Germany’s continuing dependence on brown coal is also an unexpected consequence of the country’s surge in renewables. All that new wind and solar power has pushed prices on Germany's wholesale electricity market down and made power from imported natural gas — a cleaner-burning fossil fuel — relatively more expensive than domestic coal.

“The market is not driving out coal, but the risk is [that] the market is driving out gas,” Wehnert says.

The pit at the Hambach mine is so big — 33 square miles — that standing at one end, the huge machines digging in the middle look like insects buzzing in the middle of a giant, dirty sandbox. On the horizon, smoke pours from coal-fired power plants.

“I am not demanding this, the f***ing planet is demanding this,” Tom says. “It is necessary. If we if we want to stop or reverse climate change, we have to stop the brown coal, as soon as possible.”

It’s quite a sight, and there's an overlook for people who come to see it, with a playground and a cafe. Several older women drinking coffee there one day recently didn't want to give their names but had plenty to say.

“We need to use less of it,” says one. “It's dirty.”

The others immediately disagree.

“We still need it!” say two.

“What's the alternative?” asks another.

It’s a debate that’s happening all over Germany, says Bill Hare, founder of the Berlin-based research group Climate Analytics.

Public opinion has pretty much changed,” Hare says. “If you think about discussing a coal phaseout around the year 2000 in Germany, it was almost a taboo subject,” he says.

No longer. Coal still has its partisans, but a majority of Germans say it's got to go. And now Chancellor Angela Merkel's government says it agrees, sort of.

The climate camp in Germany's Hambach Forest.

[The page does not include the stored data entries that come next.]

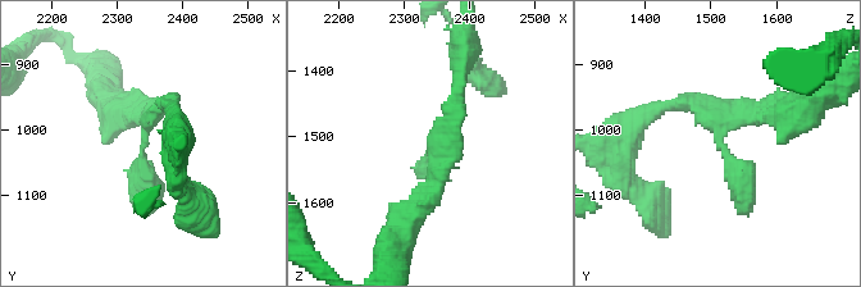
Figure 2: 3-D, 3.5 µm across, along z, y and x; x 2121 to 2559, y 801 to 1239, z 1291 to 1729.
{"why": "shape alone is not enough", "act": "look", "view": "em", "slice": "planes", "show": "tint", "at": [2340, 1015, 1510]}

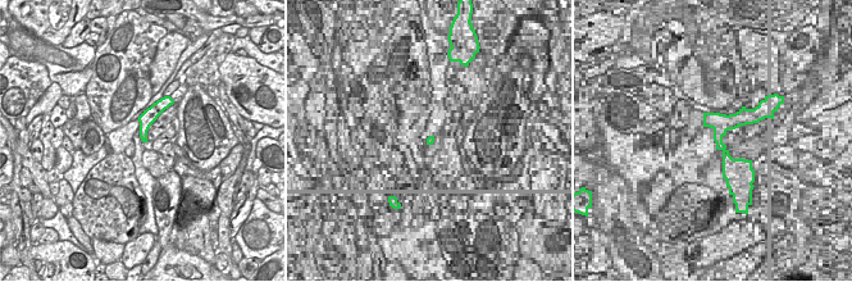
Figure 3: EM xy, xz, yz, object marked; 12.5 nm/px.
{"act": "leave", "runs_along": {"pic": 3, "px": [[163, 104], [145, 121], [144, 136]]}, "found": "one cell here"}

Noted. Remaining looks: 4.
{"why": "thin neck", "act": "look", "view": "3d", "um": 3.5, "back": true, "at": [2710, 200, 1610]}

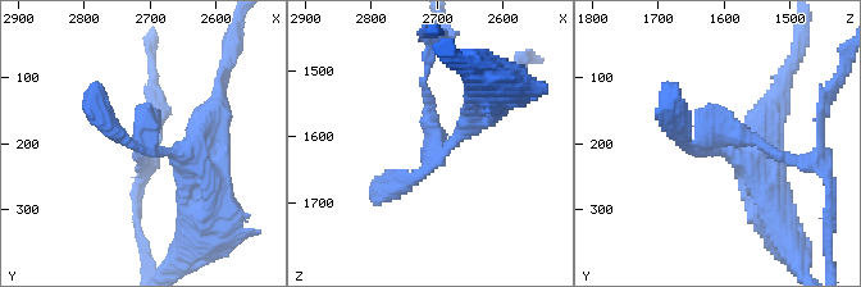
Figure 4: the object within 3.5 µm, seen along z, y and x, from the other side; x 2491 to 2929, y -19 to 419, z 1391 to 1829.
{"why": "need the tissue", "act": "look", "view": "em", "slice": "xy", "step": 3, "show": "tint", "at": [2700, 200, 1620]}

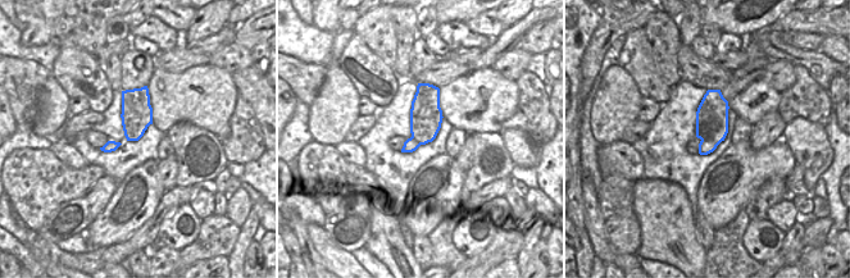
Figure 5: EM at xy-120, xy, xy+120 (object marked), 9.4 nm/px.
{"width_nm": 320, "act": "cut", "pic": 4, "on": [142, 242], "border": {"pic": 5, "px": [[701, 138], [710, 140], [717, 145]]}, "found": "two cells meet here"}

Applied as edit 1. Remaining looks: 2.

The climate camp in Germany's Hambach Forest.

Credit:

Marcus Teply

Ahead of September’s elections, Merkel's governing CDU/CSU coalition for the first time promised a coal phaseout — but without setting a date. Now, they're trying to form a new government with environmentalist Greens and the pro-business FDP, and coal policy is a big sticking point in the talks. The Greens want to start closing coal-fired power plants now, and finish by 2030, but the other parties are shying away from deadlines.

Hare says it’s a delicate moment to be hosting the COP 23 climate conference, but that the global spotlight could be a good thing.

“We Germans claim we are going to be the climate champions,” Wehnert says, “and on the other hand we have the largest share of brown coal in our electricity mix,” he says.

“The international community is creating pressure on the negotiations,” he says. “I'm hoping that the COP does actually move this forward.”

All of which provides just the tiniest bit of encouragement to Tom, the Hambach forest tree-sitter.

“In this system, for sure ... you could call it progress,” he says.

“We know that technically there's not a big switch that you turn off and then everything is gone. We know that everything is a process,” Tom says. “But we see that … we are running out of time.”

The climate may be running out of time, but the Hambach forest definitely is. Later this month, the mining company will come for the next round of clear-cutting, and the tree-sitters will have to decide whether to stay and fight, or find a new platform for their protest against Germany’s appetite for coal.

A banner around an oak tree in the ancient Hambach forest reads “stop coal.”

A banner around an oak tree in the ancient Hambach Forest reads “stop coal.”